I don’t usually pay attention to exchange rates on a daily basis. However, being in Europe for the last month, I’ve been watching the U.S. dollar rate versus the euro.
The euro has dropped from US$1.13 to US$1.115 since I arrived about four weeks ago.
The difference of a penny-and-a-half—or a bit less than 1.5%—isn’t going to change anyone’s lifestyle day to day, but, if you’re considering a property purchase, 1.5% can start to look like real money.
While it’s impossible to time a real estate purchase based on currency values, if you’re in the market for a property in Europe, you could think about dollar cost averaging your euros and exchanging some dollars today, while the euro is at its weakest point since the summer of 2017.
My point is that the current dollar-euro rate is presenting an opportunity that you should act on if you have any euro intentions.
This is not the same thing as waiting for a currency to hit some personal ideal exchange rate before pulling the trigger on a property purchase.
That strategy can backfire on you in two ways.
First, who’s to say that the exchange rate will ever hit the arbitrary target? The rate you decide you want might never materialize.
Meantime, while you’re waiting for that exchange rate to strike, real estate values in the market where you’re looking to buy can be appreciating… so that, even if the exchange rate you’re waiting for comes to pass, you could end up paying more for your property in dollar terms.
In 2011, I bought an apartment in Medellín, Colombia.
A reader wrote in at the time to tell me I was stupid to be buying property in Colombia at the then exchange rate of around 1,800 pesos to US$1. He was going to wait to buy until the exchange rate hit his target of 3,000 to the dollar.

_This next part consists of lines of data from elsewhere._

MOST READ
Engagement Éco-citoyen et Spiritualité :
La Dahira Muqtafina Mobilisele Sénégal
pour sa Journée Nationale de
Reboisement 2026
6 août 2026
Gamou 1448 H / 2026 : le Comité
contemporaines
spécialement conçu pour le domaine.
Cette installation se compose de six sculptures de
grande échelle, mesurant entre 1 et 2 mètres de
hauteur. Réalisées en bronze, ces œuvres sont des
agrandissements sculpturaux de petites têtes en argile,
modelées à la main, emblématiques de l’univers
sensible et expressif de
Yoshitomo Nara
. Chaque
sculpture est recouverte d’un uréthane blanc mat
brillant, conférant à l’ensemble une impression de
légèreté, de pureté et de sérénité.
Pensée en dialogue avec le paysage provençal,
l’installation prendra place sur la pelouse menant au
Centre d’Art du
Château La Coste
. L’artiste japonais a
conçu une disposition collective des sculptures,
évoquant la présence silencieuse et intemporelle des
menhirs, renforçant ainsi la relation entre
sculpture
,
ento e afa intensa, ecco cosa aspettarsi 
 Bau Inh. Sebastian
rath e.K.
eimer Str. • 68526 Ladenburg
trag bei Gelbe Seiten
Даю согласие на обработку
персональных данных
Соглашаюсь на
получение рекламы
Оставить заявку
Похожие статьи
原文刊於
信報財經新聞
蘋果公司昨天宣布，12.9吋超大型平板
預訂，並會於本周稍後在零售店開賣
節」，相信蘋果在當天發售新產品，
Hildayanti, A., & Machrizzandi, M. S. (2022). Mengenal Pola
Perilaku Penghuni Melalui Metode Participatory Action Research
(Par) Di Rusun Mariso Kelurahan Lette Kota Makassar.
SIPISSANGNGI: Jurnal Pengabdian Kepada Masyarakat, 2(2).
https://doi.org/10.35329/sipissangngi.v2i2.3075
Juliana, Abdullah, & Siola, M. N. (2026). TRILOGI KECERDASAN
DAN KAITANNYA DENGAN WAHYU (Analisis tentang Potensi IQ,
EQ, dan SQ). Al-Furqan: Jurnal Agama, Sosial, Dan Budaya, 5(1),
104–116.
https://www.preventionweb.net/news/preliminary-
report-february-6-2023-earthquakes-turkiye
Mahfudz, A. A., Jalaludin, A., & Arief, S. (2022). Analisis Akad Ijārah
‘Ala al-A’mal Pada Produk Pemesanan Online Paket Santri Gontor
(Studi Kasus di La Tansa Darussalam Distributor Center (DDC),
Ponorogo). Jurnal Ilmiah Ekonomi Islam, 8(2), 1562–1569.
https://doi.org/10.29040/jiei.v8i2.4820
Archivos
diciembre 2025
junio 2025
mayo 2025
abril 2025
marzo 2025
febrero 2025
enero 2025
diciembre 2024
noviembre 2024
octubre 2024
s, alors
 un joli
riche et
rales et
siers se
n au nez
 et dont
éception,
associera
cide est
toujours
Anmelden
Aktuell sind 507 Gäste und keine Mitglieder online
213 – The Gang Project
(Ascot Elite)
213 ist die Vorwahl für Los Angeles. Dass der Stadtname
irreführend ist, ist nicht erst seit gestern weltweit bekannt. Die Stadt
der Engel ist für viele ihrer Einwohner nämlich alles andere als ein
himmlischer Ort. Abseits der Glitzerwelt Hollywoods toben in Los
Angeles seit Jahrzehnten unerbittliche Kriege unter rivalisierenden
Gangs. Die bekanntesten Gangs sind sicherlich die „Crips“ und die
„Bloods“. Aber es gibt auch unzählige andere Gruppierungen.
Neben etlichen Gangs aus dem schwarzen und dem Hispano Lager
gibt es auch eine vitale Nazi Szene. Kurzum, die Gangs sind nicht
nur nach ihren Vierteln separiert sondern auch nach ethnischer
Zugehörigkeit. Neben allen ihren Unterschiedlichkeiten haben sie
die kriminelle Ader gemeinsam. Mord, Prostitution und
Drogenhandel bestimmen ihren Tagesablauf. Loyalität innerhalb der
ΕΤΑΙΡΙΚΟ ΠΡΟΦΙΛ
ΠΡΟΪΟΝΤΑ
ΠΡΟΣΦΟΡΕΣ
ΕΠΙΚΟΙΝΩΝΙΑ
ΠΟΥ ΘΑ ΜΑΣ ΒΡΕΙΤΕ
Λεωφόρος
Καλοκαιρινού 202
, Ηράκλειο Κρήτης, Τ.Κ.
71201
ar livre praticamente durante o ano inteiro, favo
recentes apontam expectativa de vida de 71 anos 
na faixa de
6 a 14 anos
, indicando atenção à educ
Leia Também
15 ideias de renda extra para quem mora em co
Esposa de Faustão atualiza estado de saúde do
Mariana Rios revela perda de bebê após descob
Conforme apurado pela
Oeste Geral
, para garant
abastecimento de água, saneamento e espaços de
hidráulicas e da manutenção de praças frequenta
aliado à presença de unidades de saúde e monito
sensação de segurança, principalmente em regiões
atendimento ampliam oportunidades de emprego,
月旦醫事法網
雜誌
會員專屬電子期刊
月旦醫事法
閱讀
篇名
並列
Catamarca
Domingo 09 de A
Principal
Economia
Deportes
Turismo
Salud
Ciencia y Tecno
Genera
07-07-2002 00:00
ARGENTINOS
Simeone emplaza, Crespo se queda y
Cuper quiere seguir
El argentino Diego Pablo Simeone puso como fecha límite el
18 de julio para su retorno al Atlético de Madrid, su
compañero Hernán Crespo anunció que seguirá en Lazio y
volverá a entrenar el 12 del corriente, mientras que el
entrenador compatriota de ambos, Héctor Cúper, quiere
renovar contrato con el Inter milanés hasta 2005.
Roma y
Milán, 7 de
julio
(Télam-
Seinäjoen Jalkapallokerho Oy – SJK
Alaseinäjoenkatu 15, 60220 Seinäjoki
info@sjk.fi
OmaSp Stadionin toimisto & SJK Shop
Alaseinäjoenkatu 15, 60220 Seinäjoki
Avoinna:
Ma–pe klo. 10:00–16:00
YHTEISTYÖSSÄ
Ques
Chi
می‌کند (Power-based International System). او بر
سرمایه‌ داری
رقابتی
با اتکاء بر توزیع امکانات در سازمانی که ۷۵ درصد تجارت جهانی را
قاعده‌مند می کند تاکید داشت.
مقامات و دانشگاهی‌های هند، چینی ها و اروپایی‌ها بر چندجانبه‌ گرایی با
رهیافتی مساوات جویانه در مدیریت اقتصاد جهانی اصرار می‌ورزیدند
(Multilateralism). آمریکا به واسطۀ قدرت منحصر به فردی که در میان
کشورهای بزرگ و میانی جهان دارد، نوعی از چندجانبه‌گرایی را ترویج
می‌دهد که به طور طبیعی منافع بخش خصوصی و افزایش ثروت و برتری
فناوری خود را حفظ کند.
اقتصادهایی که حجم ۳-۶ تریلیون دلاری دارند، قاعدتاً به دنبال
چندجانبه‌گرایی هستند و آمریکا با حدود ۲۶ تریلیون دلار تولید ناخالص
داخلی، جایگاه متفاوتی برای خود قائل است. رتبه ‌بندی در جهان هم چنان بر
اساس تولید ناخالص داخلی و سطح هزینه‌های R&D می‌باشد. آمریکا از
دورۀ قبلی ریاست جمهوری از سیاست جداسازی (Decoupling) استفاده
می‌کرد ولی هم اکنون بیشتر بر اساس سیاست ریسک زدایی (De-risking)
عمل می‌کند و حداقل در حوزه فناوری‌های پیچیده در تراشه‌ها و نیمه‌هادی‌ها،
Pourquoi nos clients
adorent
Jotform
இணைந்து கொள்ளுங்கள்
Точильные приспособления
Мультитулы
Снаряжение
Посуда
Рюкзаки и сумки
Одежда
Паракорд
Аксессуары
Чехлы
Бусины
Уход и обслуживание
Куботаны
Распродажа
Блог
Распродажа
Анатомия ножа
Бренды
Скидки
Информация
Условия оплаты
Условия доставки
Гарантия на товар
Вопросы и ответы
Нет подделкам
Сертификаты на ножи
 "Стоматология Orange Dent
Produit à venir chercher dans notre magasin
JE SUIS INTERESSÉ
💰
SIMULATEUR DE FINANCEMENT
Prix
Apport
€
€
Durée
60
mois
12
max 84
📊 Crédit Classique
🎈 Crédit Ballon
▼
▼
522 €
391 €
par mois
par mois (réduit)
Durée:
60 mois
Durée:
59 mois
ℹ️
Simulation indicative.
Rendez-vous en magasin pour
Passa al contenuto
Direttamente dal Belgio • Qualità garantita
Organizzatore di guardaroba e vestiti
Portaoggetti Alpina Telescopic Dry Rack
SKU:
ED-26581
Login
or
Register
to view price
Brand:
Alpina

More than four years later, the peso finally fell to 3,000 to US$1. However, property values in Medellín had risen 40% or more in the same time frame. If the guy who’d written in to chastise me was still looking at property in Medellin in 2015, when the exchange rate hit his target, he would have been able to buy a property for maybe 10% less in U.S. dollar terms than he could have in 2011.
And he’d missed out on four years of use and/or rental return.
For me, the exchange rate didn’t matter. I saw Medellín as a buy… a market I wanted in on. I found and purchased an apartment that we still own. In the eight years since, the value in peso terms has at least tripled. In U.S. dollar terms, it’s a double.
And, meantime, I have had use of the property all these years and could have had rental income.
In 2015, I bought an apartment in Lagos, Portugal. The euro-dollar exchange rate at the time was at a 12-year low. I didn’t buy the property because the euro was weak, but, rather, again, because this was a market I wanted in on and I’d found an undervalued property in a location I liked.
Today, that property is worth twice what I paid for it in euro terms.
When buying a piece of real estate in a foreign market, you’re making two investments.
You’re investing in the property, of course… but you’re also investing in the local currency. Wait for the price of one or the other to be where you decide you want it to be, and the other can go against you.
That’s why I focus on the real estate piece of the equation when making my purchase decisions.
Real estate is a long-term investment. Currencies go up and down every day over longer up-and-down cycles. Pick real estate markets where you want to own for the long haul and buy when prices are good.
This means buying in places where you plan on spending time… which brings me back to Europe.
I spend several months a year in the euro zone. While I have euro-based assets, the current income from those assets doesn’t cover my annual euro spending (well, it might cover mine, but it doesn’t cover my wife’s).
Therefore, I’m looking for more euro-based investments.
With the euro at a two-year low against the Greenback, moving some dollars into euros now in preparation for my next euro investment (or even stockpiling spending money) makes sense.
Could the euro drop further? Of course.
Does anyone know if or when that will happen? No.
In the history of the euro, it cost less than a U.S. dollar from January 2000 to mid-2002. I’d love to see that level again. What an opportunity that would present for stocking up on euros and euro-denominated investments.
However, wanting to see the euro worth less than a dollar is not the same as deciding I’m going to wait to make another euro investment until the euro is worth less than a dollar. That’d be foolish.
Instead, I’m sending extra dollars to Europe this week… and I have someone looking for farms for me in Portugal. With the dollar up
1.5%, I can consider slightly larger properties for purchase.
If you don’t have a bank account where you can store your euros, I recommend a moneycorp account. This would give you a short-term place to keep euros. And using moneycorp to make the exchange, you’ll get an excellent rate.
For holding euros longer term, you could look into an account with Barclay’s International in the U.K. They require a minimum account balance of 25,000 pounds.
However, more to the point, last I spoke with them they were still opening accounts for Americans over the phone. The process takes about an hour.